The image of the Good Samaritan has also asked too much of many people who believed they had to drag the wounded around with them all their lives. But Jesus paints a more humane image. It’s enough to bring the wounded person to the next inn and leave then there. The innkeeper, probably God, will then care for him. Jesus has picked us up and carried to the cross, so raised up there we can go our own way once more. We need bear one another to the next inn. We are not therapists who can heal all wounds. We go part of the way with the wounded and bring them into the saving sphere of God, so that they are healed.

Questions;
Who has wounded you and plundered you? Where are you lying half dead by the wayside? Imagine Jesus coming to you and pouring oil and wine into your wounds. Allow Jesus to raise you up.

Jesus painted the portrait of the Samaritan to invite us to act as he does. Where are the wounded and plundered people lying on the wayside of your life? To whom should you go today?

3 comments:

voirrey said...

I have encountered very many kind, loving and compasionate people thru church communities during my life. I have experienced much love and help from these people and some have led lives which have inspired and encouraged me.
However, I feel plundered and laid in the dust by the institution of the church and by the behaviour and attitudes of fundamentalist christians with homophobic or creationist beliefs. Sometimes it feels like the essential message of love, forgiveness and re-creation is lost to the point where one might as well give up !

trinityblogger said...

Thanks Voirrey, I empathise with your experience. For me the two most popular gospel stories are "The Good Samaritan" and the "Prodigal Son". I wonder how many sermons have been preached on these stories;and how many times have you and I and others read or heard expositions on the above and the compassionate love that is at the heart of both, and yet the essential message that you mention in your post is often suffocated by those who have their own agendas and prejudices.

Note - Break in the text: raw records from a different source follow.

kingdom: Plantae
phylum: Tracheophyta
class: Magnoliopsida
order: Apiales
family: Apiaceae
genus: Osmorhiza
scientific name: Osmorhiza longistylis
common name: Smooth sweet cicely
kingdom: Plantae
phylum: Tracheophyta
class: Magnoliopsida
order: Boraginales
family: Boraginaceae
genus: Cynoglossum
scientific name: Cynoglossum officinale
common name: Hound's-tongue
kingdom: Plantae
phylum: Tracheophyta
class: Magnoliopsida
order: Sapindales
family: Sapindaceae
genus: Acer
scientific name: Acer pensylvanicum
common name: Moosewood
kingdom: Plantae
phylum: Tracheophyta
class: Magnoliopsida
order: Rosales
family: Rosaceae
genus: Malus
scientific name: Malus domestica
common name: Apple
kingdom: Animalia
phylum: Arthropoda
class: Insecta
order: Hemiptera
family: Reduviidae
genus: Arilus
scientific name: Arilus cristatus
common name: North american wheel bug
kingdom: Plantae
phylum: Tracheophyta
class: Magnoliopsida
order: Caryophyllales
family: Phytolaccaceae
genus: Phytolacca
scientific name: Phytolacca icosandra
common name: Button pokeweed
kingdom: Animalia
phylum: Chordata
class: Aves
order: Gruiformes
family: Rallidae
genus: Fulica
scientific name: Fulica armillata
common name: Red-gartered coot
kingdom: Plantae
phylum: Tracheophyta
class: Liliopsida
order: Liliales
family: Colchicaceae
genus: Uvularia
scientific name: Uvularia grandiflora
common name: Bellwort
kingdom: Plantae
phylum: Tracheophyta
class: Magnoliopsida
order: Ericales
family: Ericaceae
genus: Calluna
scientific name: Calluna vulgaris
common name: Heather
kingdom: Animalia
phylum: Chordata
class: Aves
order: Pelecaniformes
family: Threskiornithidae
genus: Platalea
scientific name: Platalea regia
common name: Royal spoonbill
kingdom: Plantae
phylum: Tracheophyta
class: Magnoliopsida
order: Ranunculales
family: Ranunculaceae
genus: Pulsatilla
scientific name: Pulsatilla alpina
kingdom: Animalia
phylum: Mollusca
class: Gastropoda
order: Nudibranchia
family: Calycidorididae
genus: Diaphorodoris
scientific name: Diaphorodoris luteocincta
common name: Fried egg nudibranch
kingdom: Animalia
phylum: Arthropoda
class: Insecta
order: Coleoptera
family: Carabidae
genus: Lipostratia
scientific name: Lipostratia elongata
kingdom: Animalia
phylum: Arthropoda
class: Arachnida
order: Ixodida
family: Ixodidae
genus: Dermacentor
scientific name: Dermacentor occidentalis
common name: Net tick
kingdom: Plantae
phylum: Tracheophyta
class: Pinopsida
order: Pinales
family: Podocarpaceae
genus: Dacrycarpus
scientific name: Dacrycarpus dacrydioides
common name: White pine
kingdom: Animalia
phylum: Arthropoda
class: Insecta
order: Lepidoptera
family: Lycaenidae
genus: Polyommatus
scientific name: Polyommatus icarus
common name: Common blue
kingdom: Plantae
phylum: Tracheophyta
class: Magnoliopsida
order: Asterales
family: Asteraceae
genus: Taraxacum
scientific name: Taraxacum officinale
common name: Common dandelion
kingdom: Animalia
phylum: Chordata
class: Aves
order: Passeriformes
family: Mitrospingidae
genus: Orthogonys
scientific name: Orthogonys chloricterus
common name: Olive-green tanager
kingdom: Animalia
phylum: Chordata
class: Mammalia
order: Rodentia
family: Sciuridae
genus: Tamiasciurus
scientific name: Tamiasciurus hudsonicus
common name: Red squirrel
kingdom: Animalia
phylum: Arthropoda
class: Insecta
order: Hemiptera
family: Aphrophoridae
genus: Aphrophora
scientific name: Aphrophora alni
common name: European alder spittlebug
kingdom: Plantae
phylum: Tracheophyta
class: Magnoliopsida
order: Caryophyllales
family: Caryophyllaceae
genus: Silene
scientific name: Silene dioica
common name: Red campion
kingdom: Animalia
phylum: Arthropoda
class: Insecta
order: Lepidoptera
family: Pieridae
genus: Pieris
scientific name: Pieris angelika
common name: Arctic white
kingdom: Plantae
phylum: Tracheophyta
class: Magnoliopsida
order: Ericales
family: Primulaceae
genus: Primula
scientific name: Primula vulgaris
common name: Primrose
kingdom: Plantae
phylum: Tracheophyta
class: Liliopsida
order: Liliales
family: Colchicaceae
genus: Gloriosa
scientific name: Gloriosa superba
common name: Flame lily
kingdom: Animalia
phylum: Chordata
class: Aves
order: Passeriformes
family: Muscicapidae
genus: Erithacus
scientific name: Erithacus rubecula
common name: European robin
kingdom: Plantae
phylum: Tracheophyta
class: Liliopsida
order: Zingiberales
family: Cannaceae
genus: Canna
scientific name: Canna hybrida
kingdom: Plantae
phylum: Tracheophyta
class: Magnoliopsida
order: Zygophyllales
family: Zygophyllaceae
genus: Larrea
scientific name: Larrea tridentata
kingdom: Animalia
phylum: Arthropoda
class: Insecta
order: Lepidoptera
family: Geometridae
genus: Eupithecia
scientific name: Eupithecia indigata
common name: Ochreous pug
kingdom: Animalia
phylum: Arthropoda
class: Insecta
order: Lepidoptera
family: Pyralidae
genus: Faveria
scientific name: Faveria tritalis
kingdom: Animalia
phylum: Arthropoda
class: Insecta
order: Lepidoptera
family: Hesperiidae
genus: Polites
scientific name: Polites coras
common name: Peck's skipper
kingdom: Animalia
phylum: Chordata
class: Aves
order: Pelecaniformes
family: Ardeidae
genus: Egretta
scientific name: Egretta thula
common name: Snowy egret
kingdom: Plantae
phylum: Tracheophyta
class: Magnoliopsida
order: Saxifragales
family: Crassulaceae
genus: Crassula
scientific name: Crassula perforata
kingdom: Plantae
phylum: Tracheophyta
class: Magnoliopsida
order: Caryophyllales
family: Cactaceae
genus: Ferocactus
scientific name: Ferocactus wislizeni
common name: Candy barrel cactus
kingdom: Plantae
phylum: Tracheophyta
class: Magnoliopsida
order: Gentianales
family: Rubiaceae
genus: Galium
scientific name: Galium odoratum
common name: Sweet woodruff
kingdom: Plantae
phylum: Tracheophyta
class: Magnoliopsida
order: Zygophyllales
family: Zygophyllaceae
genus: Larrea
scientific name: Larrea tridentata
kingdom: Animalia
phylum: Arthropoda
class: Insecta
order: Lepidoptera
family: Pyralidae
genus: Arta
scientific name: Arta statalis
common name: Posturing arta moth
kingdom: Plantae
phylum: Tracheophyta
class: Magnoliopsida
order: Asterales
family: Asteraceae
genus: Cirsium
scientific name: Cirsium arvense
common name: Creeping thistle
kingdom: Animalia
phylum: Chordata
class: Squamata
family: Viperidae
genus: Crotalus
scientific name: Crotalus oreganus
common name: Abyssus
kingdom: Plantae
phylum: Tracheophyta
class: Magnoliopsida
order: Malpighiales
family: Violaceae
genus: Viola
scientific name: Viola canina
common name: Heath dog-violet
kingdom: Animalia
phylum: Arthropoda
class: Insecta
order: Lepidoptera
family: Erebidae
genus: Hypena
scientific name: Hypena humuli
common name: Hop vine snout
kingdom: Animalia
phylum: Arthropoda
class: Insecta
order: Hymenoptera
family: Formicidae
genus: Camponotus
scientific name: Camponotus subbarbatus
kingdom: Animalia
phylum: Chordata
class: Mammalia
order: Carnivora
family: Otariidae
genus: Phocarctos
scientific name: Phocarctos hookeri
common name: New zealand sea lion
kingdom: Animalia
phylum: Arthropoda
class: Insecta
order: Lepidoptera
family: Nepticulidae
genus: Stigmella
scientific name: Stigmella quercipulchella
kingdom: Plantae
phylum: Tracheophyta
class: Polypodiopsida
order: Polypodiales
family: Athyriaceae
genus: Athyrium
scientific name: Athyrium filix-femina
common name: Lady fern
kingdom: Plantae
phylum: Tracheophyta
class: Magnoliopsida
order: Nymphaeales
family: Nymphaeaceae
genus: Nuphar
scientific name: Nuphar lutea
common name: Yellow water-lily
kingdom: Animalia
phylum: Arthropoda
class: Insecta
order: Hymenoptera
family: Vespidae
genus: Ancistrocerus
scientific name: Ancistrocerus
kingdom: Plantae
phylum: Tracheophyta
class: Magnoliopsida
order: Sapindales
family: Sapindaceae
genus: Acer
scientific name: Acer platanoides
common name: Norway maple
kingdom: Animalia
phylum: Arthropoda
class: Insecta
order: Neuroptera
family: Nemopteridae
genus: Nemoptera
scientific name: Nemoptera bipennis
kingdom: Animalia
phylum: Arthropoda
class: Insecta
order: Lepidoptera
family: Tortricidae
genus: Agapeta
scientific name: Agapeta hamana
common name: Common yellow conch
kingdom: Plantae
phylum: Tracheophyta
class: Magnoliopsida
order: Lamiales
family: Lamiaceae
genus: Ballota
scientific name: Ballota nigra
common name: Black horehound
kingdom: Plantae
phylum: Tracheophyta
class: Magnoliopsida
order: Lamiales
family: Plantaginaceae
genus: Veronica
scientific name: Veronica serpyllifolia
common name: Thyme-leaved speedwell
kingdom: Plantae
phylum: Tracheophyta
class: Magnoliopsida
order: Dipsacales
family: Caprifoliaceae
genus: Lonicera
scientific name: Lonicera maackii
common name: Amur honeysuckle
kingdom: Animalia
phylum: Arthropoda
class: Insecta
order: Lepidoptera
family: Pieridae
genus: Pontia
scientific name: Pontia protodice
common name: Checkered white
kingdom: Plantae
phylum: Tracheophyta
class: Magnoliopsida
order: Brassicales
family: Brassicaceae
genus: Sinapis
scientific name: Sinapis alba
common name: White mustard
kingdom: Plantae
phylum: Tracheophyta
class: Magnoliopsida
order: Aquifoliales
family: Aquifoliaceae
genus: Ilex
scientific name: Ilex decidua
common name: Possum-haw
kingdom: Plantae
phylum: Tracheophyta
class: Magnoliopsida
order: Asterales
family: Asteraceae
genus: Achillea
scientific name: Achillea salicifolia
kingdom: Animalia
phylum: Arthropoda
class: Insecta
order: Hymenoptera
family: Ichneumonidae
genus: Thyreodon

I wonder if the Jesus portrayed in the gospels felt plundered and laid in the dust by the institutions he encountered and whether the story of the "Good Samaritan" is an attempt to redress the balance.

"Go and do likewise" is Jesus's comment to those who listen to this story.

The Samaritan is certainly an heroic figure (risking attack himself) and morally correct in his behaviour. The world and the church today needs individuals like him.

trinityblogger said...

The thought of taking the wounded to the innkeeper and leaving them there is an interesting one in regard to responsibility for others. It is not easy (in my experience) to leave a wounded person. Sometimes I have allowed individuals to almost suffocate me (particularly the lonely)I have been conscious in the past that perhaps I have not not been strong enough (or perhaps sensible enough)to set parameters. Anselm suggests the innkeeper is God although I wonder if the "Landlord" could also be a Doctor, a Counsellor etc.

Question When does my responsibilty to wounded individuals end? The Samaritan says he will pop back to find out how things are with the wounded man. Does this mean that his responsibility to the beaten man remains until the individual is completely healed?